In the article on the joint medical training exercise, copy the passage that begins with "By Terri Moon" and ends after "Staff officials said.", substituting "concluded" for "wrapped up".

Text section:

=== Section Start ===

By Terri Moon Cronk
DoD News, Defense Media Activity
WASHINGTON, July 9, 2015 – One of the largest Defense
Department field medical training exercises, combining 1,600 active-duty and
reserve personnel from 17 states and three countries, wrapped up June 26.
Exercises Global Medic and Combined Joint Atlantic Serpent came
together for the first time beginning June 6 at Fort McCoy, Wisconsin, for the
two-week exercise involving U.S., British and Canadian medical forces, Joint
Staff officials said.
Army Maj. Gen. (Dr.) Nadja Y. West, the Joint Staff surgeon,
explained that in a simulated combat-medicine scenario, the joint exercise
helps prepare active-duty and reserve troops from all three countries with
capabilities for any situation they could be called upon to support in the
future. In addition to combat medical scenarios, the exercise also included
scenarios for potential humanitarian and disaster relief missions, she noted.
Partner Interoperability
Critical partner interoperability, an important element from
an international standpoint, is outlined in the Capstone Concept for Joint
Operations written by Army Gen. Martin E. Dempsey, the chairman of the Joint
Chiefs of Staff, West said. The chairman places a premium on partnerships and
emphasizes that in the current environment, the United States has to rely on
global partners, she added.
“To have our medical partners participate allows us [to]
practice interoperability” for future missions, the general said. The
interoperability piece was important, West said, because although the basics of
medicine are universal, types of equipment and medical terminology can vary
from nation to nation. And whenever partners can exercise together, they learn
from one another, she said.
A Benefit to Joint Force 2020
The joint exercise also supports the chairman’s vision of
support for Joint Force 2020, West said. And because interoperability is a high
Joint Staff priority, “future operations and conflicts will most likely require
small-footprint, agile, adaptable units,” she explained. “We have to be
prepared for any scenario.”

=== Section End ===

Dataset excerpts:

=== Section Start ===

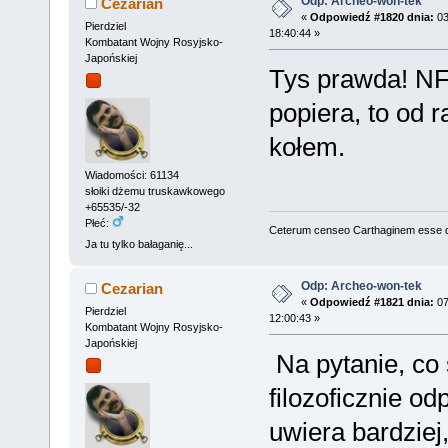
Odp: Archeo-won-tek
Cezarian
«
Odpowiedź #1820 dnia:
03
Pierdziel
18:40:44 »
Kombatant Wojny Rosyjsko-
Japońskiej
Tys prawda! NFZ
popiera, to od 
kołem.
Wiadomości: 61134
słoiki dżemu truskawkowego
+65535/-32
Płeć:
Ceterum censeo Carthaginem esse 
Ja tu tylko bałaganię...
Odp: Archeo-won-tek
Cezarian
«
Odpowiedź #1821 dnia:
07
Pierdziel
12:00:43 »
Kombatant Wojny Rosyjsko-
Japońskiej
Na pytanie, co
filozoficznie o
uwiera bardziej,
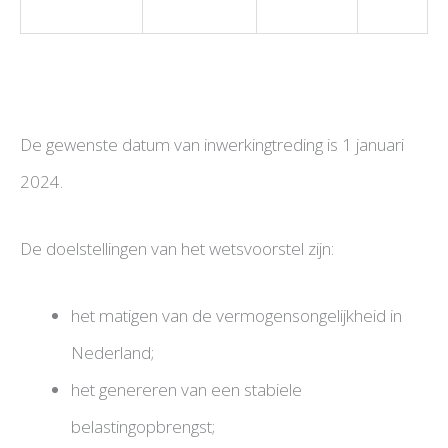
De gewenste datum van inwerkingtreding is 1 januari
2024.
De doelstellingen van het wetsvoorstel zijn:
het matigen van de vermogensongelijkheid in
Nederland;
het genereren van een stabiele
belastingopbrengst;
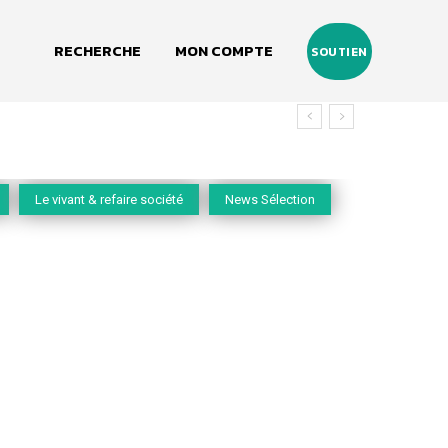
RECHERCHE
MON COMPTE
SOUTIEN
vivant
Le vivant & refaire société
News Sélection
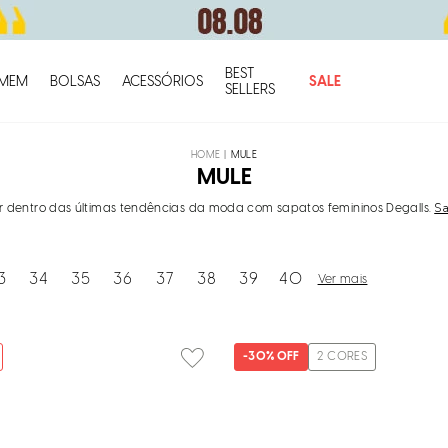
BEST
O q
MEM
BOLSAS
ACESSÓRIOS
SALE
SELLERS
MULE
MULE
Sa
r dentro das últimas tendências da moda com sapatos femininos Degalls.
3
34
35
36
37
38
39
40
Ver mais
-
30%
OFF
2
CORES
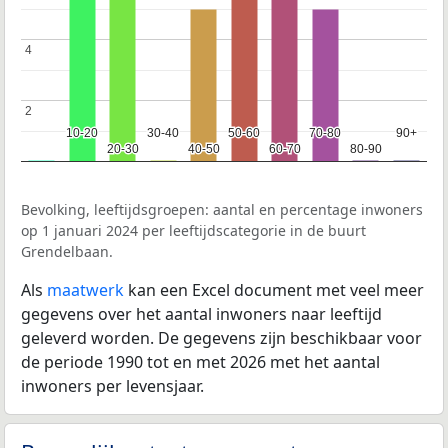
4
4
2
2
10-20
10-20
30-40
30-40
50-60
50-60
70-80
70-80
90+
90+
20-30
20-30
40-50
40-50
60-70
60-70
80-90
80-90
Bevolking, leeftijdsgroepen: aantal en percentage inwoners
op 1 januari 2024 per leeftijdscategorie in de buurt
Grendelbaan.
Als
maatwerk
kan een Excel document met veel meer
gegevens over het aantal inwoners naar leeftijd
geleverd worden. De gegevens zijn beschikbaar voor
de periode 1990 tot en met 2026 met het aantal
inwoners per levensjaar.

=== Section End ===

Response to the exercise:
By Terri Moon Cronk
DoD News, Defense Media Activity
WASHINGTON, July 9, 2015 – One of the largest Defense
Department field medical training exercises, combining 1,600 active-duty and
reserve personnel from 17 states and three countries, concluded June 26.
Exercises Global Medic and Combined Joint Atlantic Serpent came
together for the first time beginning June 6 at Fort McCoy, Wisconsin, for the
two-week exercise involving U.S., British and Canadian medical forces, Joint
Staff officials said.